*Fragmento*:
---
Tiene un partido encolumnado detrás suyo, pero nadie sabe a ciencia cierta cuánto de eso le pertenece: Alberto iba a fundar el albertismo y el neomenemismo y terminó separado de su pareja, escuchando vinilos de Lito Nebbia mientras se recorta el bigote.
Esas dos opciones electorales canalizaron el enojo y el miedo. Se llevaron dos tercios de los votos, que van entre estar cansados con la clase dirigente y el temor a perder lo que tienen. ¿Democracia?¿división de poderes?¿derechos humanos? A nadie le importa nada de eso en Argentina, a pesar de que se pronuncien en sentido contrario.
Dos certezas aparecieron en el horizonte tras esas elecciones generales: ni la corrupción, ni la mala situación económica, hacen perder elecciones. Todos buscan aferrarse a ese pedacito de certeza que les da la tabla a la que se han aferrado mientras todos se siguen ahogando alrededor. Después de un tiempo ya nos sentimos cómodos en nuestra tablita: le ponemos un nombre, quizás conseguimos algo para adornarla o hasta nos envalentonamos como para compartirla con alguien más. Pero seguimos colgados a un pedazo de madera después de un naufragio, nunca exentos de irnos efectivamente a pique.
---
*Instrucciones*:
1: En el fragmento sobre las elecciones en Argentina, ¿qué parte de los votos se llevaron las dos opciones electorales?
2: Explica, según el fragmento sobre las elecciones en Argentina, por qué esas dos opciones electorales sumaron tantos votos.
3: Sigue escribiendo el fragmento sobre las elecciones en Argentina desde su última oración.
El material que sigue no tiene nada que ver con el fragmento.

[Entradas de datos guardadas]
---
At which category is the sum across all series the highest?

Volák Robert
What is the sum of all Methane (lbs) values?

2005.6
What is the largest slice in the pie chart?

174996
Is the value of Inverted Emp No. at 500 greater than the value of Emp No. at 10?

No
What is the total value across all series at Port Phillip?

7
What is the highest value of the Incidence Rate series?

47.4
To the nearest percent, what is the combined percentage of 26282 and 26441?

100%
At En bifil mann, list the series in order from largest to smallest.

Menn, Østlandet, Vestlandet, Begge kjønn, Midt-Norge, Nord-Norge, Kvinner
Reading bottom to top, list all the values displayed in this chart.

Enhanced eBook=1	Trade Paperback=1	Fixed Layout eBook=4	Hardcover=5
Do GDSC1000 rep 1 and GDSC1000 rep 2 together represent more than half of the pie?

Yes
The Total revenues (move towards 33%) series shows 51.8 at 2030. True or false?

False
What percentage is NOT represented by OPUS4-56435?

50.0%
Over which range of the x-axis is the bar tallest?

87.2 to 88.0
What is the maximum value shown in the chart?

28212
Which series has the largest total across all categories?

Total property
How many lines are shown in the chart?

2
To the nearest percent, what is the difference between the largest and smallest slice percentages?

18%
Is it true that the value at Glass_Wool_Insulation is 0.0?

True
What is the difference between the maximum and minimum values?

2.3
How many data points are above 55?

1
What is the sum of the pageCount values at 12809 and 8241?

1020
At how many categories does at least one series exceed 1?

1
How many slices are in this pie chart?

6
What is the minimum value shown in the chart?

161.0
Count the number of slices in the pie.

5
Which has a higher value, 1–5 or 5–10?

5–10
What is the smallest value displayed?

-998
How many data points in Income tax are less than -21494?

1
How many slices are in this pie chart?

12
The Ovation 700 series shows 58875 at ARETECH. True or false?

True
---
*Respuestas*:
1: Dos tercios de los votos.

2: Porque canalizaron el enojo y el miedo de la gente. Esos votos iban desde el cansancio con la clase dirigente hasta el temor a perder lo que tienen.

3:
El día a día de los argentinos está bajo ese tiroteo mediático permanente, en donde no importan los datos, los relatos de gente que vive mal, los episodios de inseguridad, una inflación que se sigue comiendo los ingresos de la gente o la pésima calidad de todos y cada uno de los servicios públicos. Vemos vecinos que se organizan para detener a los delincuentes, hospitales que tienen que reesterilizar insumos y barrios enteros sin luz o sin internet porque se roban los cables, pero el problema es que vienen por nuestros derechos.
La democracia es un sistema imperfecto, pero perfectible. Es una forma de vida que va más allá de las reglas formales, que implica un reconocimiento de la centralidad de la dignidad humana. ¿En dónde está esa dignidad humana, si todos los días vemos gente juntando cartones o limpiando vidrios en los semáforos?¿dónde está la dignidad de los niños que andan pidiendo en las calles del país?¿dónde está la dignidad del que cree que cobrar un plan es un trabajo, porque no existe trabajo genuino en ningún lado? El kirchnerismo venía a resolver la crisis de 2001, pero apenas si la administró en su beneficio: nunca dejamos de ver comedores, gente revisando la basura o chicos sin zapatillas pidiendo en los semáforos.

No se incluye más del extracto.